D40 - Nikon’s New Low-End DSLR Announced
November 22nd, 2006
Nikon’s newly announced D40 significantly lowers the cost of a DSLR. The Nikon D40 is small, light and undeniably cheap at just $599/£449.99/€679.99 with the new 18-55mm kit lens (it won’t be sold as body-only). This pricing puts the D40 $300 below the D50. This new 18-55mm kit lens is a updated version of Nikon’s 18-55mm lens improved for the D40. As usual Phil Askey has and in depth review of the D40 over at www.dpreview.com.
I think Real estate photographers using the D40 would get the best result if they added a wide-angle lens. 18mm with a 1.5x field of view crop (effectively 27mm) is on the ragged edge of what you can get by with shooting interiors. Be careful though when choosing a lens for the D40 it can only auto focus with lenses that have built-in focus motors.
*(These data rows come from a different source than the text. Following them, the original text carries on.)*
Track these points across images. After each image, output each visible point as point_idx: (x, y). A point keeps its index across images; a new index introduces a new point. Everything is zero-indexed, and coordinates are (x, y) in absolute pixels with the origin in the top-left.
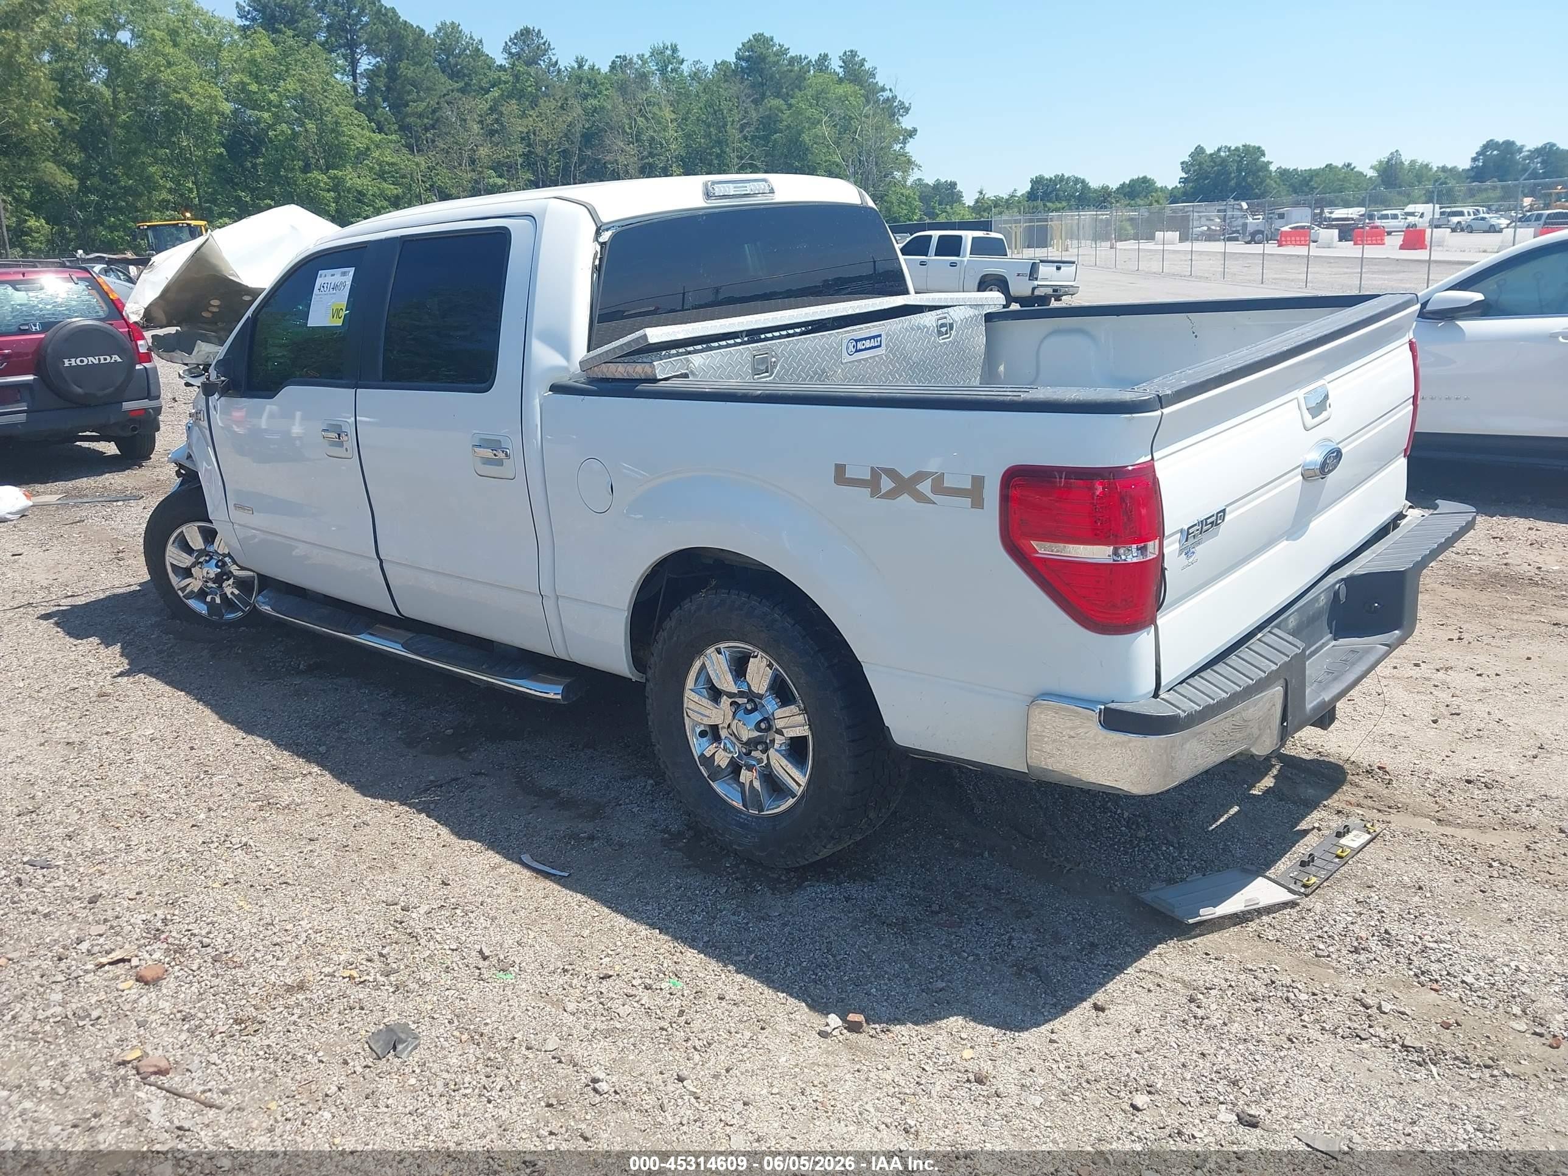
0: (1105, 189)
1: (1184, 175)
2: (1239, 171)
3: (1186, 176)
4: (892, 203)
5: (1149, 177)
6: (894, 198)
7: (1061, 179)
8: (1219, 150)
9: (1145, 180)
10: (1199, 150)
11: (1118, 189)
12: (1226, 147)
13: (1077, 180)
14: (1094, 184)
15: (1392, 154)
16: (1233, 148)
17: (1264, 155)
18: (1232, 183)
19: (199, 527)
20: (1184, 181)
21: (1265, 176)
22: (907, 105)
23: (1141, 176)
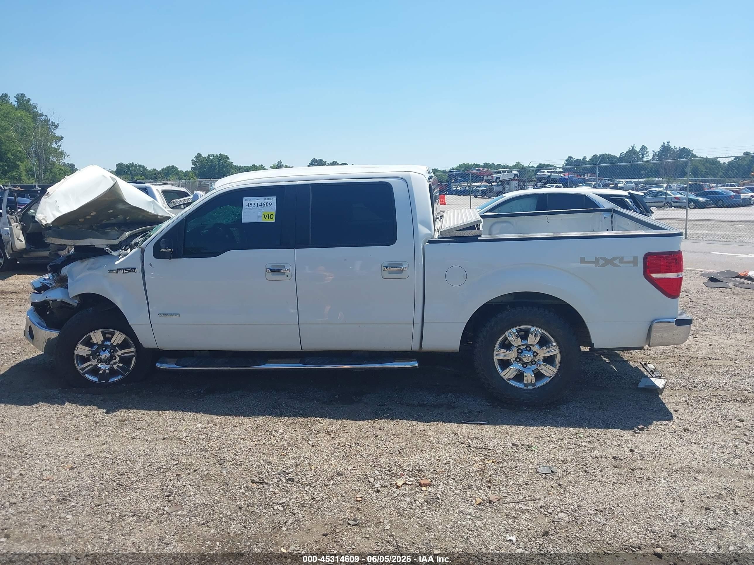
0: (154, 170)
1: (193, 166)
2: (219, 165)
3: (194, 166)
4: (56, 173)
5: (175, 166)
6: (57, 171)
7: (132, 165)
8: (209, 156)
9: (173, 167)
10: (199, 155)
11: (160, 171)
12: (212, 154)
13: (140, 166)
14: (149, 168)
15: (279, 162)
16: (215, 155)
17: (229, 159)
18: (217, 170)
19: (101, 331)
20: (193, 169)
21: (231, 168)
22: (56, 124)
23: (171, 166)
As with any DSLR being used for interiors, I’d also recommend a external flash unit to give you the power to light a room nicely. Nikon has designed a new external flash (the SB-400) for the D40. The SB-400 unit has a guide number of 21 (m at ISO 100 at 18mm) and has a shooting distance of 60 cm to 20 m (2 to 66 ft).













One Response to “D40 - Nikon’s New Low-End DSLR Announced”
Marc Lacoste November 28th, 2006 at 8:58 am #
Note that at this time, the D40 is at the same price than the D50 which has a much lower actual price than its introduction MSRP one yaer and a half ago.
You gain those features:
# larger, higher definition review screen
# higher ISO 3200 sensitivity
# more compactness and lightness
but lost those:
* only internal focus motor AF-S and AF-I lenses autofocus
* three AF sensors, down from five
* top LCD status display removed, information provided by the back screen
* direct access to resolution, white balance and sensitivity settings removed
A good thing is that Nikon keep the 1/500s (unlimited in fact, electronic) flash sync.
For the SB-400, I’m not sure it could be useful for interior photo because its coverage is only 28 mm equivalent. It should not be noticeable with a 24 mm eq., but not under, unless with a wide-angle converter like a sto-fen omni-bounce.